Dataset items:
* * *


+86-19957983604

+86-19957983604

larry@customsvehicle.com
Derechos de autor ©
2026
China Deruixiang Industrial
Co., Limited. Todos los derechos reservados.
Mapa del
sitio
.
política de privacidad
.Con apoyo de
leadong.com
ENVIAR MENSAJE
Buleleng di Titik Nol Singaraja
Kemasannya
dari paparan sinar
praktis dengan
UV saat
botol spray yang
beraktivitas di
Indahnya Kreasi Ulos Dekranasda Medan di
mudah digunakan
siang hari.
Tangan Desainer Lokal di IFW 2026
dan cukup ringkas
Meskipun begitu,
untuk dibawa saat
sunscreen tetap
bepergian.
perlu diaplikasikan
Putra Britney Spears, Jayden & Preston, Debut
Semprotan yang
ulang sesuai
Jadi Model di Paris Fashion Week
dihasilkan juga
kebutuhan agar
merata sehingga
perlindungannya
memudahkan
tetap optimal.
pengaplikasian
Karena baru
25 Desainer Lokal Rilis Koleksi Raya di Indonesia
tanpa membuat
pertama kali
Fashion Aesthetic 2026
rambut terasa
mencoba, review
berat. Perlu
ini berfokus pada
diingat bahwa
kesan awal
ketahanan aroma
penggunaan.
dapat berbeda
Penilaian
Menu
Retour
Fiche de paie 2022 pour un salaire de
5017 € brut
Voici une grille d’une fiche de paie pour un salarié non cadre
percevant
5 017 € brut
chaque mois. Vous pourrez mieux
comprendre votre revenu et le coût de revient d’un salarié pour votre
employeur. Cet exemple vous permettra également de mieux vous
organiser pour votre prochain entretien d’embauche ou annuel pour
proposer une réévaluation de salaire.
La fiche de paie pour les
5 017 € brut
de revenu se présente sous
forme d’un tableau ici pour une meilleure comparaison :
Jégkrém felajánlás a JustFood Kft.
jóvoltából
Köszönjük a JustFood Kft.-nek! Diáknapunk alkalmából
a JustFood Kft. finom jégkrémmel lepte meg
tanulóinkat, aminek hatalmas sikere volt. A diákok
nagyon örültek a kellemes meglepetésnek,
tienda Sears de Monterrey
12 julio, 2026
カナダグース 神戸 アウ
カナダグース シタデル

* * *

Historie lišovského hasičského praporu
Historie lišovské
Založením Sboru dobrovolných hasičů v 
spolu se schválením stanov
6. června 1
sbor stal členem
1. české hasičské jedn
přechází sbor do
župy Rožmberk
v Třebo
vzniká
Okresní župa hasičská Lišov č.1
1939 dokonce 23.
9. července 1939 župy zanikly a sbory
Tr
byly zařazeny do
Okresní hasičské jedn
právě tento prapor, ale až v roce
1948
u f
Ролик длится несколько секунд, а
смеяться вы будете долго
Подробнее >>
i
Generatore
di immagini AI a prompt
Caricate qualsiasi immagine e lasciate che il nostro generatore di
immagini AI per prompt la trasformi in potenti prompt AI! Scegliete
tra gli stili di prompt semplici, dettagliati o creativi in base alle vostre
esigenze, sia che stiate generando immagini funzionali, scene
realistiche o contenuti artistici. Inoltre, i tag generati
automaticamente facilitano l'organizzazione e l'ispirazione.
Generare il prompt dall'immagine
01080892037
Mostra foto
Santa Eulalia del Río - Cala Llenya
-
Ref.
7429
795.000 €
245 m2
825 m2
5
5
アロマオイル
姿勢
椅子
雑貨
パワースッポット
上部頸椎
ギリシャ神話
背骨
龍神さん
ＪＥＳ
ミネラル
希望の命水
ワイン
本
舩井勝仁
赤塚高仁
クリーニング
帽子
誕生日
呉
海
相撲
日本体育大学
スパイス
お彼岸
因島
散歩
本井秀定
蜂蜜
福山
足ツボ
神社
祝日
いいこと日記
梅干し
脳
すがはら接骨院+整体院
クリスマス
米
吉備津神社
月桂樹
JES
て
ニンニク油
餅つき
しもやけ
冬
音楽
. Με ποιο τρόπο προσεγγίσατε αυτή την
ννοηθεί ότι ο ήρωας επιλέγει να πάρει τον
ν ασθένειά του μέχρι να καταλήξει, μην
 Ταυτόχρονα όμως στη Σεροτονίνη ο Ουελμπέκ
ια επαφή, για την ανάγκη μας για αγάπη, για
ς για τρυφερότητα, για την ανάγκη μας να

* * *

Task to carry out: State the number of lines in the preceding data that contain the word "salarié", and nothing besides.

Reply: 2